Introduction: Replacement of β-cells by islet-transplantation can cure type 1 diabetes, but is limited by low-donor availability and the normal requirement of ≥2 donors per recipient to achieve insulin-independence. We reported that HIF-1α (Hypoxia inducible factor 1α) plays an important role in islet transplantation, but the role of ARNT and the other family members in graft outcome remains unclear.
Aim: To investigate if deletion of β-cell ARNT impairs graft outcome.
Methods: SCID mice were given intraperitoneal streptozocin (170mg/kg) to induce diabetes. Islets were isolated from donors which were either β-cell specific ARNT-null mice (β-ARNT) or littermate floxed controls. The islets were transplanted under the left kidney capsule in a ratio of (a) 1 donor to 1 recipient or (b) ½ donor to 1 of the diabetic SCID recipients. Graft function was assessed by measuring blood glucose levels (BGLs) in the recipients at least 3 times weekly. After 28 days, the kidney containing the graft was removed (nephrectomy) to exclude regeneration of the endogenous pancreas. Grafts β-cell mass was quantitated by insulin staining.
Results: In the 1:1 transplant model, the β-ARNT recipients had poor glucose control compared to both the control recipients and compared to the original β-ARNT donor mice. The β-ARNT recipients had deteriorating glucose tolerance towards the end of the study. In the ½:1 transplant model, the β-ARNT transplants completely failed, in contrast to the reasonable outcomes in the control animals. The β-ARNT grafts had lower β-cell mass as compared to its control recipients.

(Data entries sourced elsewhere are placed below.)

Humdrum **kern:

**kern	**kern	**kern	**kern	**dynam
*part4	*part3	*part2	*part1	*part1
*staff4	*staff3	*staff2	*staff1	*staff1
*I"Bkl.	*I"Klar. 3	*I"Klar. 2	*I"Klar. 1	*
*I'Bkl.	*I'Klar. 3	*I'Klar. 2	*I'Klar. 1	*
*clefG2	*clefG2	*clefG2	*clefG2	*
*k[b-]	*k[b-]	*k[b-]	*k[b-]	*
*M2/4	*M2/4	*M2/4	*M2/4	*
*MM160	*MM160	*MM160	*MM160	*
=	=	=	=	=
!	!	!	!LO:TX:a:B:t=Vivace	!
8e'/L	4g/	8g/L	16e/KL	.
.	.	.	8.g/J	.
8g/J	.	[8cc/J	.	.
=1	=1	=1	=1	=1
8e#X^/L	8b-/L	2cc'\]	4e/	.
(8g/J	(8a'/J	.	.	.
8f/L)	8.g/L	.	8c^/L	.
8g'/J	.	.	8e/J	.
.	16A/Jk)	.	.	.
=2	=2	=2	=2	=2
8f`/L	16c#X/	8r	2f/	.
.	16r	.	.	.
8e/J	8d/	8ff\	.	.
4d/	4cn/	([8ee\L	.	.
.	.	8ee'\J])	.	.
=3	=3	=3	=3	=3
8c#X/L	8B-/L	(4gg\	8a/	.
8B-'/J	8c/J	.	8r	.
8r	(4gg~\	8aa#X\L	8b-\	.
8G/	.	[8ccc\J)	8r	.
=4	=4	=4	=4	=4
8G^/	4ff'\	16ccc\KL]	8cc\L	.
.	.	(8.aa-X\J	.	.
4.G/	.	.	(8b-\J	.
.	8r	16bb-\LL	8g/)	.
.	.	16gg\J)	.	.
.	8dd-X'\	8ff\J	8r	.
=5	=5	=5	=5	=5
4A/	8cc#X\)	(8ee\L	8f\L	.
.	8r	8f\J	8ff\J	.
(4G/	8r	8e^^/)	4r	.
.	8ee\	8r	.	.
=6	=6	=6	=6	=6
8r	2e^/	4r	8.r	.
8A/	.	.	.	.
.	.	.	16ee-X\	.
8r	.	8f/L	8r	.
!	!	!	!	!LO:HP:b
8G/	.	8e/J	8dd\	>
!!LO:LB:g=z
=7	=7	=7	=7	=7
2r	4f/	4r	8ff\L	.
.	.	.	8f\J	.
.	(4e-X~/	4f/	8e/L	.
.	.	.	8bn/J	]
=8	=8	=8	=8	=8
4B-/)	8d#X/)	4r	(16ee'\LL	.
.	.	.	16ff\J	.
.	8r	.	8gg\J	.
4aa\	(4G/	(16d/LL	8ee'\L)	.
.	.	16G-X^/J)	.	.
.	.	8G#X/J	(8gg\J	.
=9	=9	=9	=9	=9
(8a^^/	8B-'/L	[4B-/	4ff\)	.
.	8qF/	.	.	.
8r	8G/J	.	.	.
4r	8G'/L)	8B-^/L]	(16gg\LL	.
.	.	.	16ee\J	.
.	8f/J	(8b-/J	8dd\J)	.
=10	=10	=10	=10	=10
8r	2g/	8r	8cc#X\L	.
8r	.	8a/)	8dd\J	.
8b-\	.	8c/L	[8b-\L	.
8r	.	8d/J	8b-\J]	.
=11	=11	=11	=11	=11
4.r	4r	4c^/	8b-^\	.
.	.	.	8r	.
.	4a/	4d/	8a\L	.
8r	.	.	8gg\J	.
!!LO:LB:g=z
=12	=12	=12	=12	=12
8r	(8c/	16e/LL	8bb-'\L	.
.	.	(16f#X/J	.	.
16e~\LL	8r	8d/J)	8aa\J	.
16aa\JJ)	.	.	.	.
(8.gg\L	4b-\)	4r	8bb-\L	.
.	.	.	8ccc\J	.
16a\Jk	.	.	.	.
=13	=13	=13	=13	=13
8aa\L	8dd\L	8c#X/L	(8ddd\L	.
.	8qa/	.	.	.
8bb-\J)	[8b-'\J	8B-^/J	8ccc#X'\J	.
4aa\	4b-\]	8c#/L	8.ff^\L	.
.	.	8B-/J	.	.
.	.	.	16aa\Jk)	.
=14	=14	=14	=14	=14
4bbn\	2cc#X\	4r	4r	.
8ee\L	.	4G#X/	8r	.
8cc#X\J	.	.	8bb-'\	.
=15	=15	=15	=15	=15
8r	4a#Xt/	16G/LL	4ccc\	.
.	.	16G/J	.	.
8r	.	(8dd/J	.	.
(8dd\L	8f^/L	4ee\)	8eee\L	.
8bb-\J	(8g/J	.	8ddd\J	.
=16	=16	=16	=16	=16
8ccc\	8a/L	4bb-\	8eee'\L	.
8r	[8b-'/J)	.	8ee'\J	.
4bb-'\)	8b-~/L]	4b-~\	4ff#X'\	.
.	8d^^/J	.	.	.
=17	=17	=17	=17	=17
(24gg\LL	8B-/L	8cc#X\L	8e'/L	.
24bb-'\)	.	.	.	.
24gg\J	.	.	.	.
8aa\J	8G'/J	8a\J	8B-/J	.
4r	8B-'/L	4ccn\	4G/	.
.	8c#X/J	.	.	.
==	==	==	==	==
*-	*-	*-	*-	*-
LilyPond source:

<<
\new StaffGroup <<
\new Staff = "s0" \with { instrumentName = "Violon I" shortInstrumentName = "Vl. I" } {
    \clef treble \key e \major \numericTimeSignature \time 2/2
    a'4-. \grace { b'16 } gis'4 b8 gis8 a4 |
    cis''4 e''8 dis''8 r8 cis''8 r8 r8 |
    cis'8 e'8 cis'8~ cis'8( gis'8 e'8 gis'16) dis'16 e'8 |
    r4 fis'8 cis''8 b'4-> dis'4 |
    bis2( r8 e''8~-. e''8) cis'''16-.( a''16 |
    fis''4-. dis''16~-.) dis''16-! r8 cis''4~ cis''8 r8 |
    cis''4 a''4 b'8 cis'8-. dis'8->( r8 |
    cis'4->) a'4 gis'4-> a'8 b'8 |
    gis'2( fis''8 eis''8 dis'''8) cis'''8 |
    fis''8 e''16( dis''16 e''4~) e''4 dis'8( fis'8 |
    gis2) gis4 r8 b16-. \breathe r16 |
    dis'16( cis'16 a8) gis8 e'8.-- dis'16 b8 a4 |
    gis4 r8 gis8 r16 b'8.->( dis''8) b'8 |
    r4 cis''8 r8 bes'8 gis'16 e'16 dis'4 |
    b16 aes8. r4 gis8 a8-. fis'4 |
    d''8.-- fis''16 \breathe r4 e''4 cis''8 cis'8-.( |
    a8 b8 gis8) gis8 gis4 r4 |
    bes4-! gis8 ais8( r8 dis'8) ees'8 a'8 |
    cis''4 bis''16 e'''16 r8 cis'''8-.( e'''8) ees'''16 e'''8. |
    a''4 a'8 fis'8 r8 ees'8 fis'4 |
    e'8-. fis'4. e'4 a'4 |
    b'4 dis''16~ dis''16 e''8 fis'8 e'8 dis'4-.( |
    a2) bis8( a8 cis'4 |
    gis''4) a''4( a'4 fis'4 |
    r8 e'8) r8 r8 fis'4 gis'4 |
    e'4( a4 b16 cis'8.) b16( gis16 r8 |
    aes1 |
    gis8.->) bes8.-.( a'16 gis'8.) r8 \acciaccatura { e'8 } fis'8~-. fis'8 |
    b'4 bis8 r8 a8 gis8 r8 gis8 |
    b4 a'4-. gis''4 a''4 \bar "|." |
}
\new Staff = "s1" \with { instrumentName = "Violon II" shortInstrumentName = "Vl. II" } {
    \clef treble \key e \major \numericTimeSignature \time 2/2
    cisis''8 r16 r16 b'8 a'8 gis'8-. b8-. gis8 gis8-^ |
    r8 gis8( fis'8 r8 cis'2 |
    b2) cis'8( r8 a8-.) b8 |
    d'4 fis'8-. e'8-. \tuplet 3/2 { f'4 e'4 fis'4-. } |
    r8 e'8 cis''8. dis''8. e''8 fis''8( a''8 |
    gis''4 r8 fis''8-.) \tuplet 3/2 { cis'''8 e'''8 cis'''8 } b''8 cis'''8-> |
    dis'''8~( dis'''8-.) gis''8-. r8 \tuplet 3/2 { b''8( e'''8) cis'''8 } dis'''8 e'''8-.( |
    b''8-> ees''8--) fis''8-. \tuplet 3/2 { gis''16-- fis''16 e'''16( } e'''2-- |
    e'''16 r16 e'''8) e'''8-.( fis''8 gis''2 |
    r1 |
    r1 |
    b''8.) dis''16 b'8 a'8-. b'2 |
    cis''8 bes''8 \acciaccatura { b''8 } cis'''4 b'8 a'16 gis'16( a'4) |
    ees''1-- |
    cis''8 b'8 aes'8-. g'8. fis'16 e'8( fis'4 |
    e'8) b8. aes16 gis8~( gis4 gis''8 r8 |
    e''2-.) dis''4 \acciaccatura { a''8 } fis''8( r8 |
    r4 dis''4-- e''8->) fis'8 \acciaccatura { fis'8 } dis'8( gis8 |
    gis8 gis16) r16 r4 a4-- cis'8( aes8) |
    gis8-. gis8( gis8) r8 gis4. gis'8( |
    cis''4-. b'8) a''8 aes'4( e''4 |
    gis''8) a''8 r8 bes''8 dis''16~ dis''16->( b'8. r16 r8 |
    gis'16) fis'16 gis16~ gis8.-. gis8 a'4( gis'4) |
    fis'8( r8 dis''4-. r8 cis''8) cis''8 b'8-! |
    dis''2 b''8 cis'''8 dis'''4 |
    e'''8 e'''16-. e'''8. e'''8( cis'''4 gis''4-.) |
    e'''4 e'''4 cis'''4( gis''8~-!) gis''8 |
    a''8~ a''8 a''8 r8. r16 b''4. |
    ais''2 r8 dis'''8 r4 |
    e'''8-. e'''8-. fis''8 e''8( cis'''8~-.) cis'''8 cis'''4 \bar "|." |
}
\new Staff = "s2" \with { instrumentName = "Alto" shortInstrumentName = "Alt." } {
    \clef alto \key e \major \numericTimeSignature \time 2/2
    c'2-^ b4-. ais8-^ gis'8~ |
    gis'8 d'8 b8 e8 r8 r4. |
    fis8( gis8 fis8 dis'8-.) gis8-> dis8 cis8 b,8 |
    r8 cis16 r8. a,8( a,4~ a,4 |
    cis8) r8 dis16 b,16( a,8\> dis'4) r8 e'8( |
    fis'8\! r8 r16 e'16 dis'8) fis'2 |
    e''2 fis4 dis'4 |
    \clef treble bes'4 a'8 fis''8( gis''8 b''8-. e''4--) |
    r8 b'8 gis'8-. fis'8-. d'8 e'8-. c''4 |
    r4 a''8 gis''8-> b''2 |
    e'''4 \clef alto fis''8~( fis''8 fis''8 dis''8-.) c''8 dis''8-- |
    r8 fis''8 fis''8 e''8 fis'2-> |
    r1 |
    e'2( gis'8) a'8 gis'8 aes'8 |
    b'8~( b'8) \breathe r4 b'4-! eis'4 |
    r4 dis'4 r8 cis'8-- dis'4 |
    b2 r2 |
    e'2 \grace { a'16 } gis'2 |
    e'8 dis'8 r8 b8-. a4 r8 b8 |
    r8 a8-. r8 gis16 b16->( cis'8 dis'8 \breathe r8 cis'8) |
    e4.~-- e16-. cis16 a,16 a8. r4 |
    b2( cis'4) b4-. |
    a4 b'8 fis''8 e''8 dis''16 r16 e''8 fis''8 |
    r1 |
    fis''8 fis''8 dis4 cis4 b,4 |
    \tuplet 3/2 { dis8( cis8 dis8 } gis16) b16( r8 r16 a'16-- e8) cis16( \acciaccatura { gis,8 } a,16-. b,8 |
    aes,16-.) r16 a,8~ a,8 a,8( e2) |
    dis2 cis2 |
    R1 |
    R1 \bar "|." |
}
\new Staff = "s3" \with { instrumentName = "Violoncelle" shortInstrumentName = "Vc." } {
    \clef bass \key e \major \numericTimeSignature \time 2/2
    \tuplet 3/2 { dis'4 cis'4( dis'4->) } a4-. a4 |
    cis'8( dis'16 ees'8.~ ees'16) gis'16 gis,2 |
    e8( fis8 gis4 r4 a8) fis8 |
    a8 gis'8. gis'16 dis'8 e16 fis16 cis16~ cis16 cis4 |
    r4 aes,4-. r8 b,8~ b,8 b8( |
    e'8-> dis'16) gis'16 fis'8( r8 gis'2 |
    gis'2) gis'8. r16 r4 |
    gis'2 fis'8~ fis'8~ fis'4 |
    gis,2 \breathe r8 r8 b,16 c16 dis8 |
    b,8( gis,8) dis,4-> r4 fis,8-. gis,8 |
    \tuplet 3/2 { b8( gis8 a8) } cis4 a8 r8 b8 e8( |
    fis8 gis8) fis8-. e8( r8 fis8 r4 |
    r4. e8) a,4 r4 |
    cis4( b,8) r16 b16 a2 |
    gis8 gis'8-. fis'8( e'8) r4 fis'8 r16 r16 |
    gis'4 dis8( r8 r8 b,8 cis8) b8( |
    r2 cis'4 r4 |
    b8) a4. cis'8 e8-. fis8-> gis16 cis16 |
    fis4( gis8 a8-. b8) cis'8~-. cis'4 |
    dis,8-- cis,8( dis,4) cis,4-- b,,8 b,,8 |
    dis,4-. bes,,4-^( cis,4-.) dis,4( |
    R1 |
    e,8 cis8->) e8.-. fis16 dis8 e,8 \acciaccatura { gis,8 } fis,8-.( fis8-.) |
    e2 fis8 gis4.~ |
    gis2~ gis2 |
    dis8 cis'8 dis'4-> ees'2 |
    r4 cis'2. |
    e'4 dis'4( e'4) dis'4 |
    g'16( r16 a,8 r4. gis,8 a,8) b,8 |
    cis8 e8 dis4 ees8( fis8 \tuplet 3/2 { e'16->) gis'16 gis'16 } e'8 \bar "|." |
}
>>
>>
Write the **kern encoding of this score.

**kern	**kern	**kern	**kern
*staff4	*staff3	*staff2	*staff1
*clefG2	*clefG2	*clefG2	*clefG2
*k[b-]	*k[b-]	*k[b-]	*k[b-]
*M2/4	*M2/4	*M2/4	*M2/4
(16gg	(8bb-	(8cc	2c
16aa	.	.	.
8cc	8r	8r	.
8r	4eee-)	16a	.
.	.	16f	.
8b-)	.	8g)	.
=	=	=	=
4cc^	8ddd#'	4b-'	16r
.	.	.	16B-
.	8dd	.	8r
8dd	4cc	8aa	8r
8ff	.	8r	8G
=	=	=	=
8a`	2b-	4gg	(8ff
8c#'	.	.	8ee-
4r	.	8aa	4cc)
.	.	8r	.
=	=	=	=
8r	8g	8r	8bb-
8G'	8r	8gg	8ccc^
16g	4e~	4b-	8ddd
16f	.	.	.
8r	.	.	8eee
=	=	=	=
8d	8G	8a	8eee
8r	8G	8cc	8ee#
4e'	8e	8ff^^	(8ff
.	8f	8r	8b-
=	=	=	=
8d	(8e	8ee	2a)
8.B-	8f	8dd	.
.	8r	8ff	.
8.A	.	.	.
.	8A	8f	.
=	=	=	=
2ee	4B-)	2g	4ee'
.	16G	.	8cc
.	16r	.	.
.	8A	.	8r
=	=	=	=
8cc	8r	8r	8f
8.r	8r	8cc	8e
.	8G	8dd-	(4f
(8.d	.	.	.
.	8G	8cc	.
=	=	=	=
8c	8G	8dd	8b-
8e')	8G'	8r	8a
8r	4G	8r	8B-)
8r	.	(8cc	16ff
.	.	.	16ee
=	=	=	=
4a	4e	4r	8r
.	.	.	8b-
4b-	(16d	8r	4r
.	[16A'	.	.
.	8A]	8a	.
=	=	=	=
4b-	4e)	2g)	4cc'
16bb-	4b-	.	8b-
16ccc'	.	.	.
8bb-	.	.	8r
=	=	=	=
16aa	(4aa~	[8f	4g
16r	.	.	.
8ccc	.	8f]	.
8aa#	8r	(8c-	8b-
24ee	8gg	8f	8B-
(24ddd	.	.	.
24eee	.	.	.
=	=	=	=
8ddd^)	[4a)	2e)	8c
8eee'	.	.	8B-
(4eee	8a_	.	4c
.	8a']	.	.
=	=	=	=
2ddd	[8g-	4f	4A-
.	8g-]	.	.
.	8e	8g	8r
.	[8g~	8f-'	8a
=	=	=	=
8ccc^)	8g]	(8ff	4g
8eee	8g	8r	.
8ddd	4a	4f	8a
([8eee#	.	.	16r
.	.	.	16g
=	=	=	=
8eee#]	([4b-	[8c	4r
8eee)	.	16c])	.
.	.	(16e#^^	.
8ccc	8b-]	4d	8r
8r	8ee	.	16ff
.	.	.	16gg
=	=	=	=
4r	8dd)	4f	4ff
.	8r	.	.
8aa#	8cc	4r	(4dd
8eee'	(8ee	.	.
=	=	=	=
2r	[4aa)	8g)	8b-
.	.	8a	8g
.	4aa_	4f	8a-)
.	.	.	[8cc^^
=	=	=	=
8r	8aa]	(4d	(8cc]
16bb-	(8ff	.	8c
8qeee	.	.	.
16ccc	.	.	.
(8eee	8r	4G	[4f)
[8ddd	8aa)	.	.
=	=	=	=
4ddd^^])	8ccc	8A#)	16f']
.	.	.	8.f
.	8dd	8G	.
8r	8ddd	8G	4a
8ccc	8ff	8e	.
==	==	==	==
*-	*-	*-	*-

Conclusion: Interestingly, these data show that the outcomes for islets lacking ARNT appear worse than outcomes for islets lacking HIF-1α. ARNT is also the obligatory partner for HIF-2α and AhR (aryl hydrocarbon receptor), and lack of ARNT also inactivates these transcriptional complexes. Further work to understand the roles of HIF-2α and AhR in transplant outcomes is needed.